The high pCO2 Caprese Reservoir (Northern Apennines, Italy): Relationships between present- and paleo-fluid geochemistry and structural setting

- Chemical and isotopic compositions of a deep CO2-rich reservoir are presented.
- CO2 and N2 originate from mantle degassing and thermometamorphic processes.
- Paleo P-T conditions of fluid reservoir are constrained by fluid inclusions.
- Chemistry of gases discharged from natural vents depends on secondary processes.
- Light hydrocarbons are produced in both deep and shallow environments.
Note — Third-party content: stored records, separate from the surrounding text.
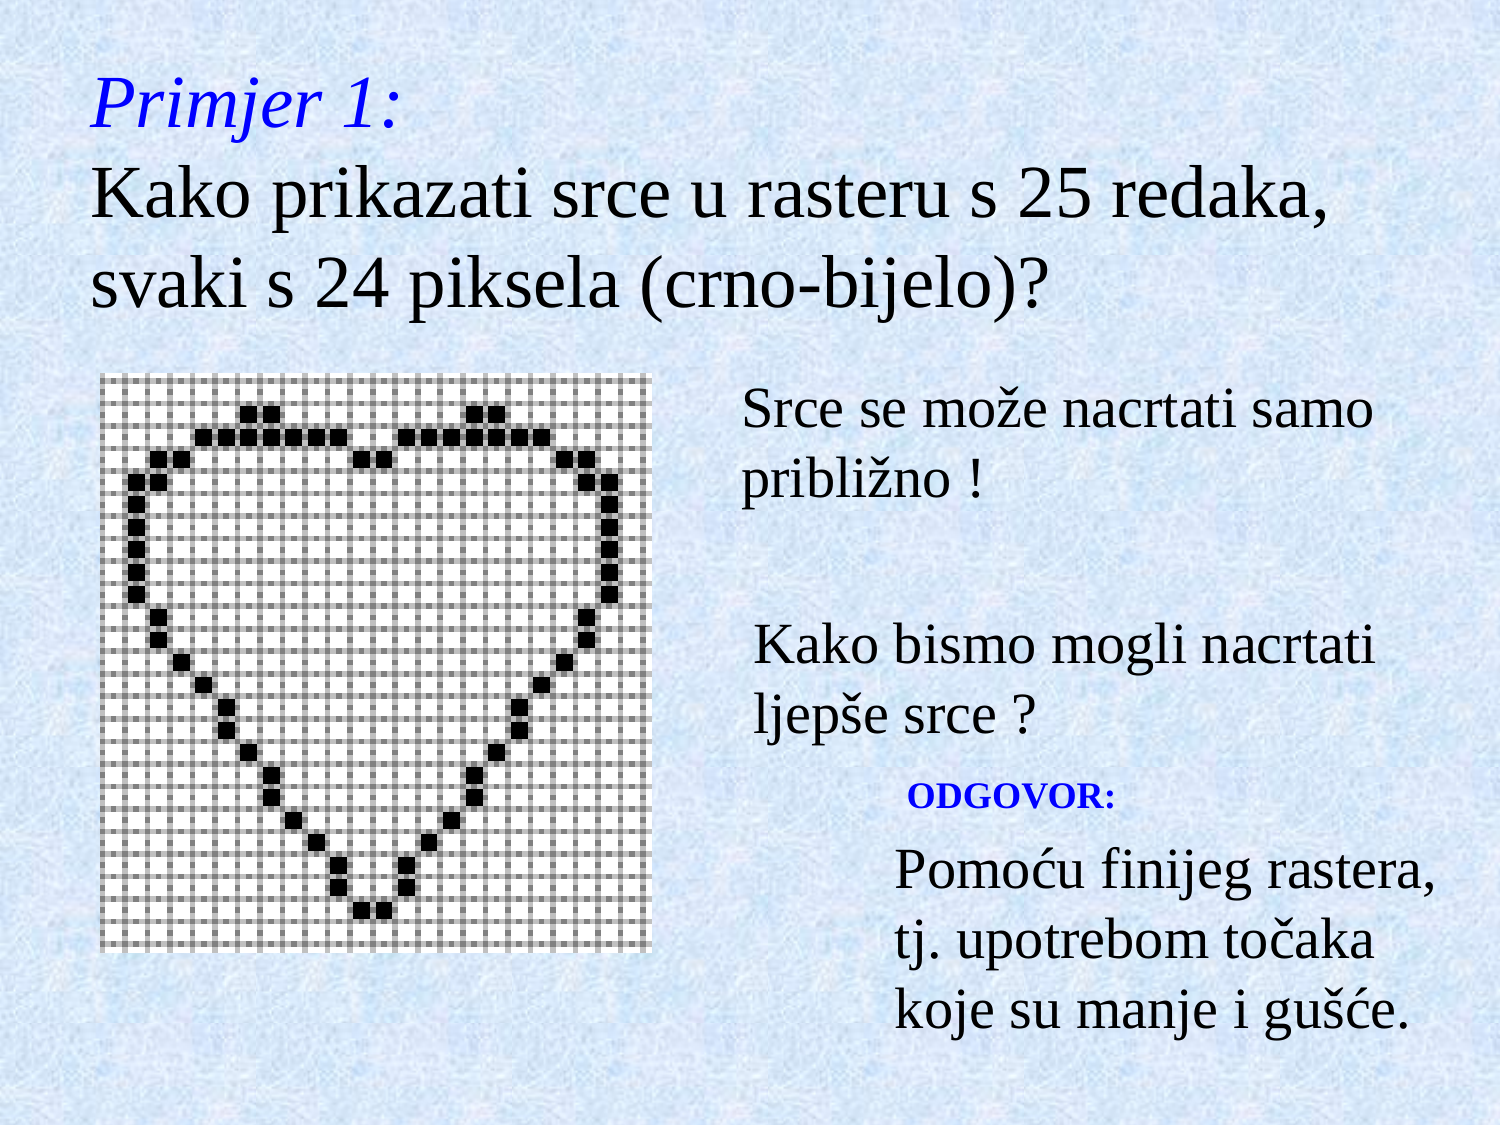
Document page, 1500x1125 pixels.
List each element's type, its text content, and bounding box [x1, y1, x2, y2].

title Primjer 1: Kako prikazati srce u rasteru s 25 redaka, svaki s 24 piksela (crno-bijelo)? [75, 45, 1424, 315]
picture [100, 373, 652, 953]
text_box Pomoću finijeg rastera, tj. upotrebom točaka koje su manje i gušće. [879, 822, 1471, 1048]
text_box Kako bismo mogli nacrtati ljepše srce ? [738, 597, 1424, 754]
text_box ODGOVOR: [891, 763, 1152, 824]
text_box Srce se može nacrtati samo približno ! [726, 361, 1459, 517]
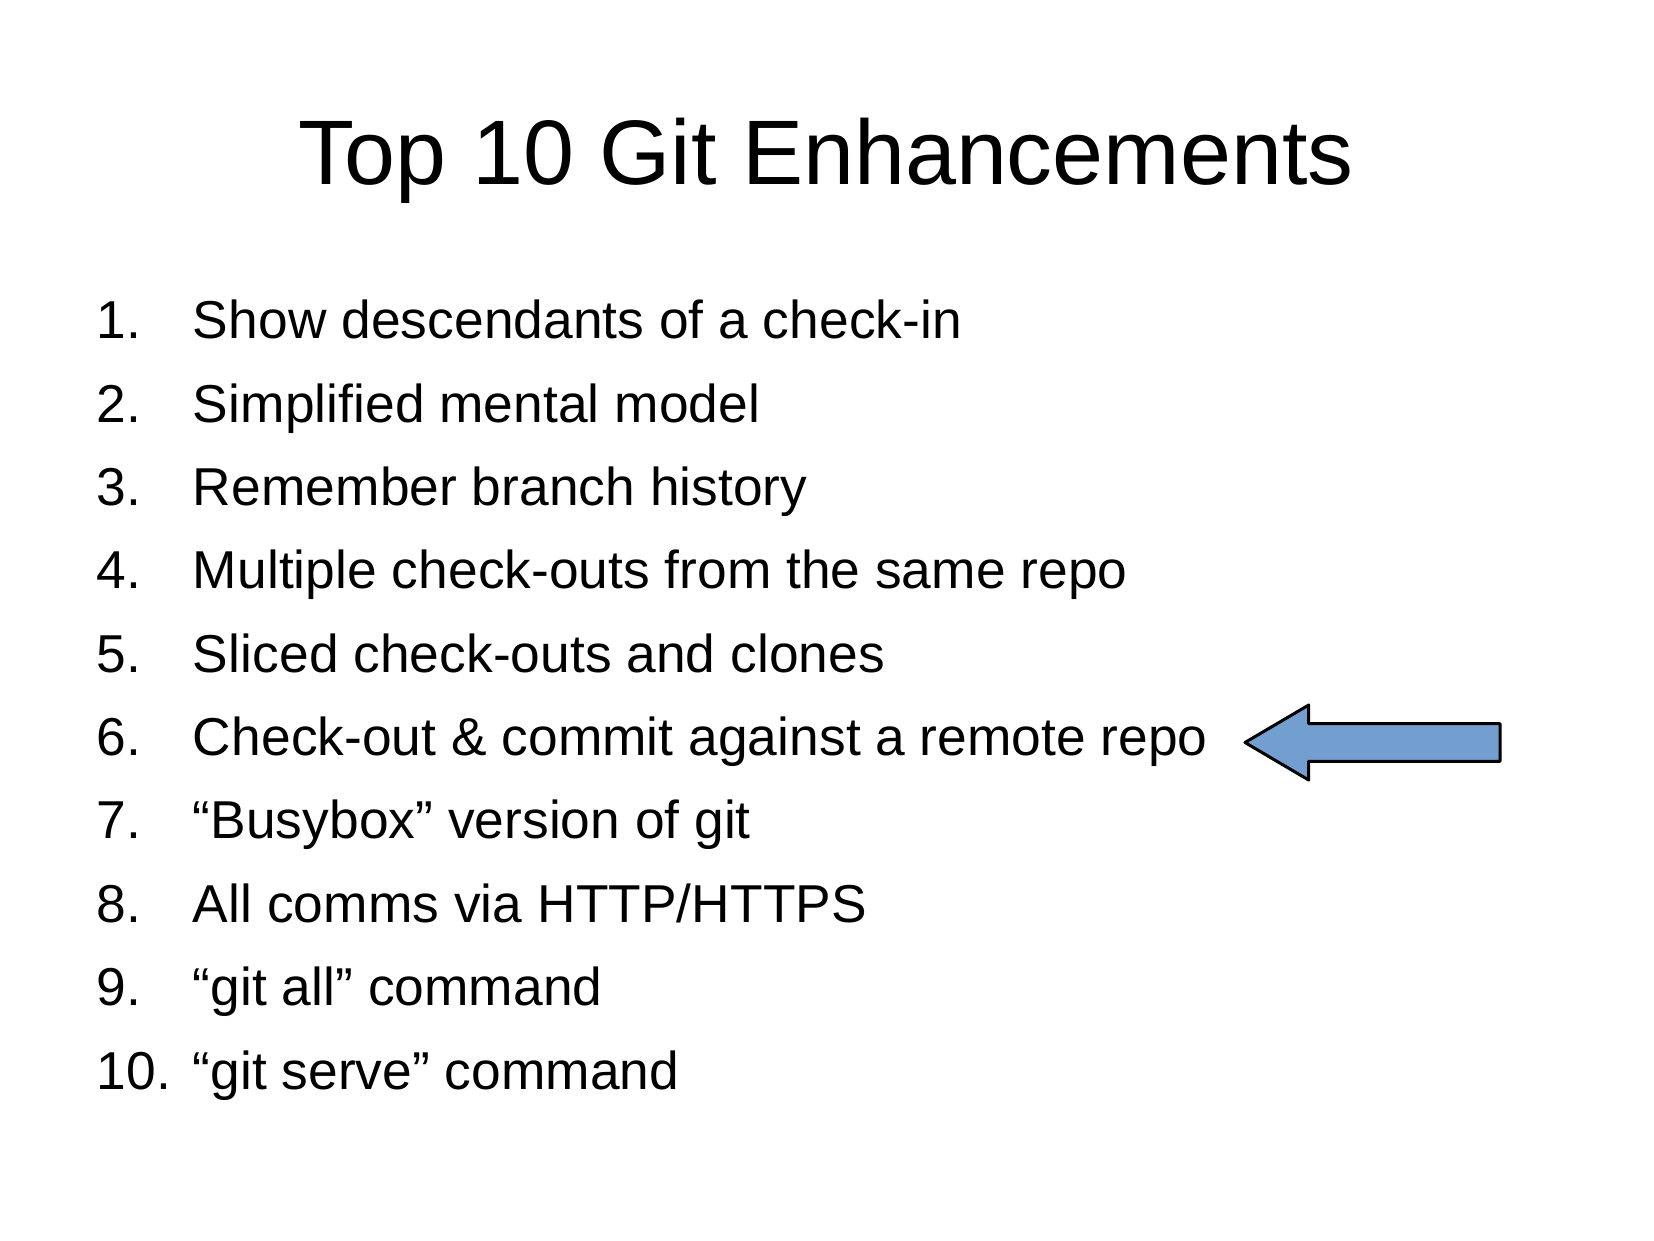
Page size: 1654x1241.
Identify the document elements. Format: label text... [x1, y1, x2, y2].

list Show descendants of a check-in Simplified mental model Remember branch history Multiple check-outs from the same repo Sliced check-outs and clones Check-out & commit against a remote repo “Busybox” version of git All comms via HTTP/HTTPS “git all” command “git serve” command [82, 290, 1571, 1109]
title Top 10 Git Enhancements [82, 49, 1571, 257]
text_box [1245, 705, 1501, 781]
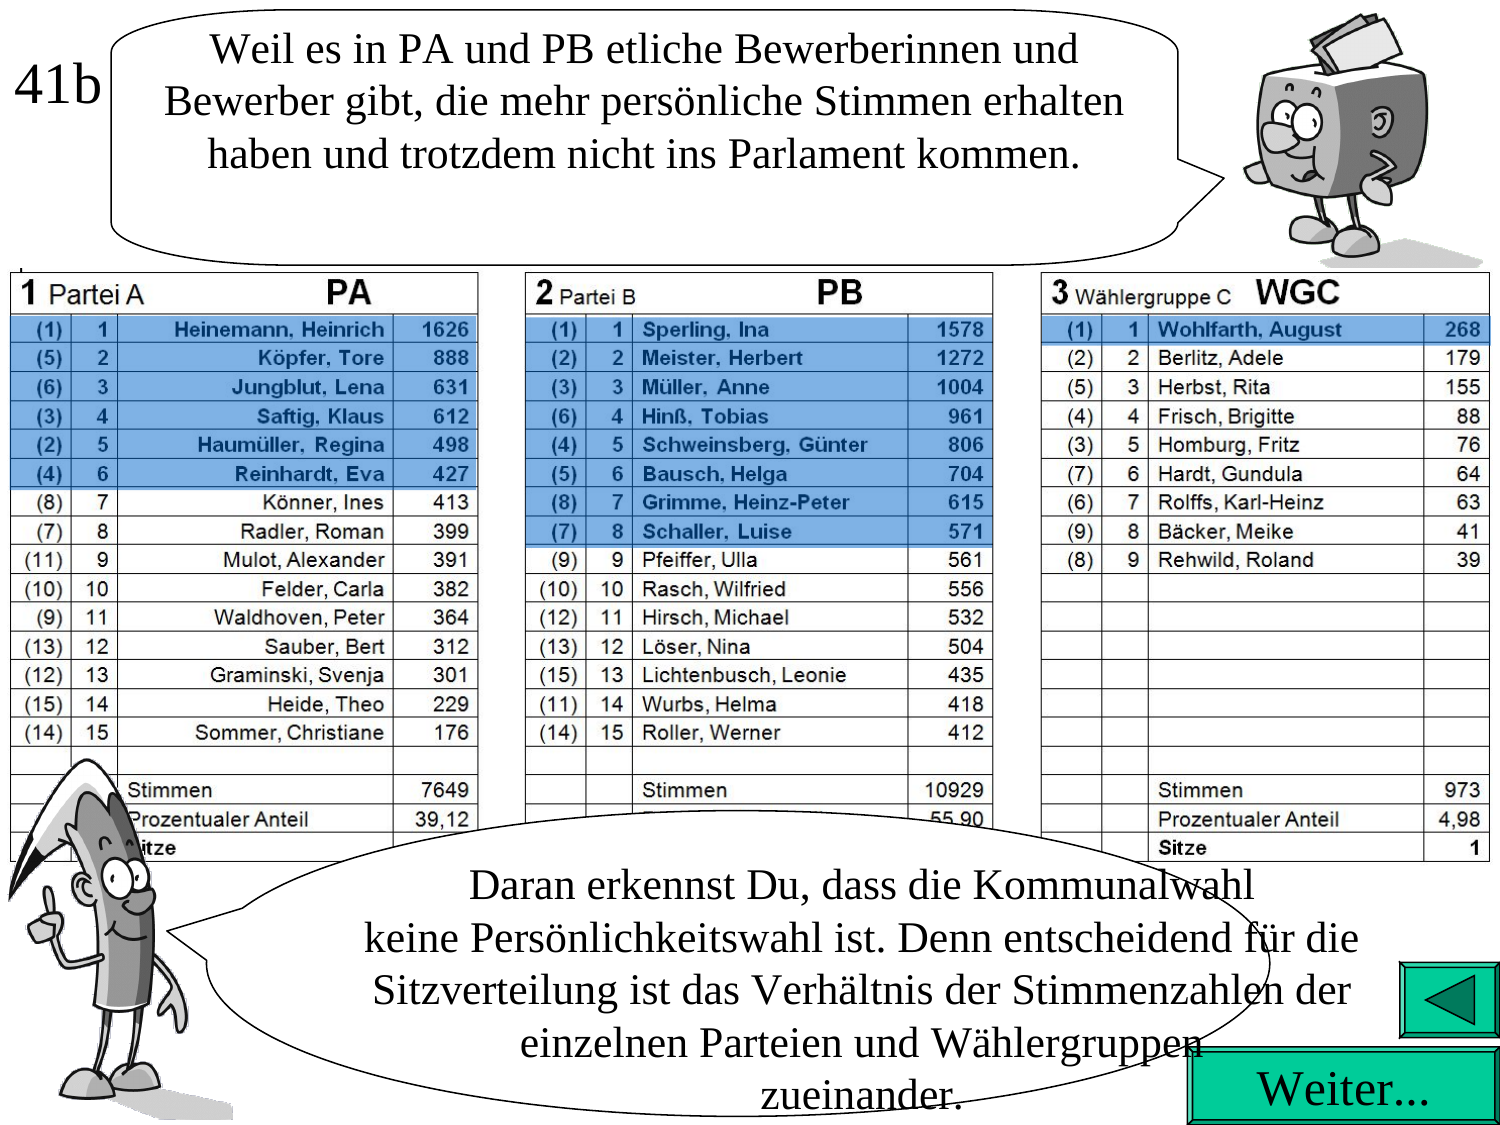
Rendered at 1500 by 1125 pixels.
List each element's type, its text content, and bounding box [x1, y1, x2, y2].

text_box [525, 317, 993, 548]
text_box Daran erkennst Du, dass die Kommunalwahl keine Persönlichkeitswahl ist. Denn entscheidend für die Sitzverteilung ist das Verhältnis der Stimmenzahlen der einzelnen Parteien und Wählergruppen zueinander. [233, 810, 1270, 1117]
text_box [1042, 315, 1491, 346]
text_box [9, 315, 477, 491]
text_box Weiter... [1193, 1052, 1494, 1119]
text_box 41b [0, 37, 121, 138]
text_box Weil es in PA und PB etliche Bewerberinnen und Bewerber gibt, die mehr persönliche Stimmen erhalten haben und trotzdem nicht ins Parlament kommen. [111, 9, 1225, 266]
picture [3, 8, 1493, 1120]
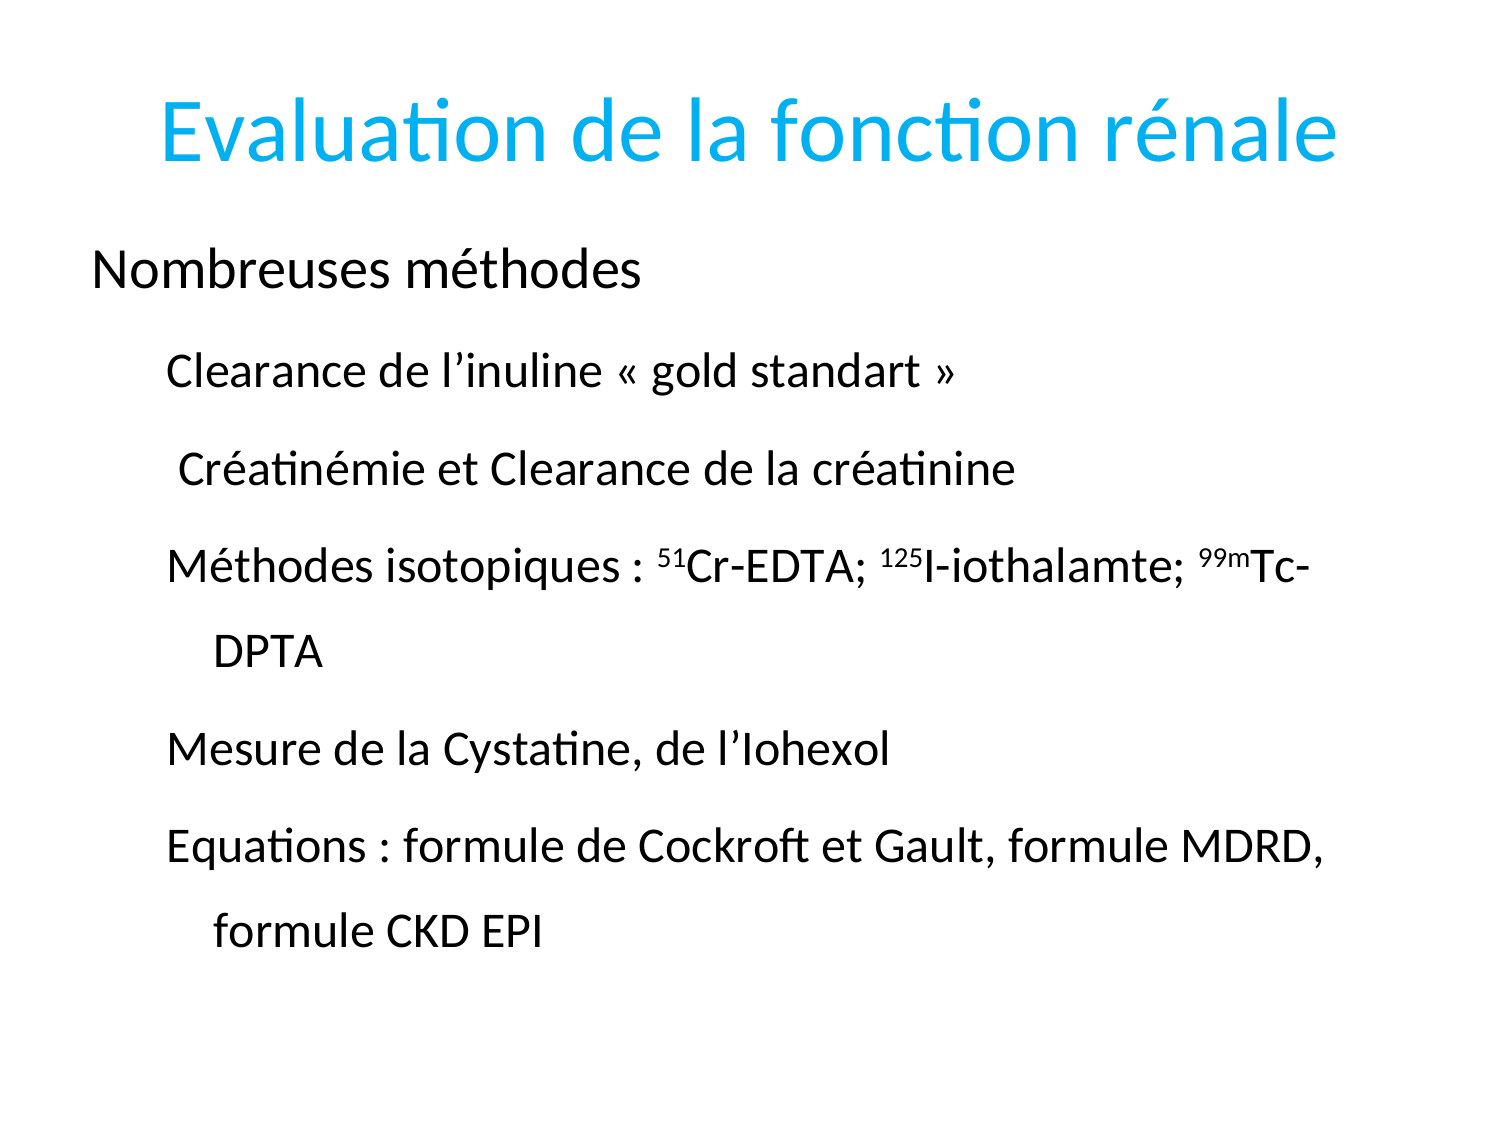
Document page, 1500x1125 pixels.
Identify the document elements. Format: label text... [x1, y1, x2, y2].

title Evaluation de la fonction rénale [75, 45, 1426, 233]
list Nombreuses méthodes Clearance de l’inuline « gold standart » Créatinémie et Clearance de la créatinine Méthodes isotopiques : 51Cr-EDTA; 125I-iothalamte; 99mTc-DPTA Mesure de la Cystatine, de l’Iohexol Equations : formule de Cockroft et Gault, formule MDRD, formule CKD EPI [76, 196, 1427, 1107]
The chemical and isotopic compositions of (i) CO2-rich fluids exploited from the ~ 5,000 m deep Pieve Santo Stefano 1 (PSS1) borehole located in the Upper Tiber Basin (Northern Apennines, Italy) and (ii) natural gas seeps located in its surroundings, mainly in the Mt. Fungaia ophiolitic-bearing complex (Ligurian Unit), are presented and discussed. Deep seismic profiles have allowed to identify a thrust-related antiform (Caprese Antiform), a regional geological structure trapping the pressurized deep fluids. Fluids from the Caprese Reservoir (CR) consist of a CO2-, N2-rich gas phase sourced by both mantle degassing and thermal degradation of carbonate rocks and organic-rich sediments of the Umbro-Tuscan sedimentary series and a Na-Cl saline (up to 82 g/L of TDS) brine. Gases naturally discharging in the study area are related to those present in the CR. These gases, during their uprising toward the surface, mix with shallow aquifers. Addition of (i) H2 and H2S, derived by the interaction with ophiolite-bearing Ligurian Units, and (ii) thermogenic hydrocarbons, originated from the degradation of organic matter contained in the turbiditic (sandstone-rich) formations (Cervarola-Falterona Unit) was also evidenced. Fluid inclusions, trapped in calcite and quartz crystals from the PSS1 drill-core at the depth of 3864 to 3867 m, contain CO2-N2 and H2O-NaCl phases. The different paleo CO2-N2 contents and densities found with respect to the fluids currently exploited from the CR have been related to the evolution of the reservoir throughout the time. Compositional data of fluids exploited from PSS1 borehole provide a unique opportunity to better characterize chemical-physical processes and source regions of past and present deep fluids circulating in Northern Apennines.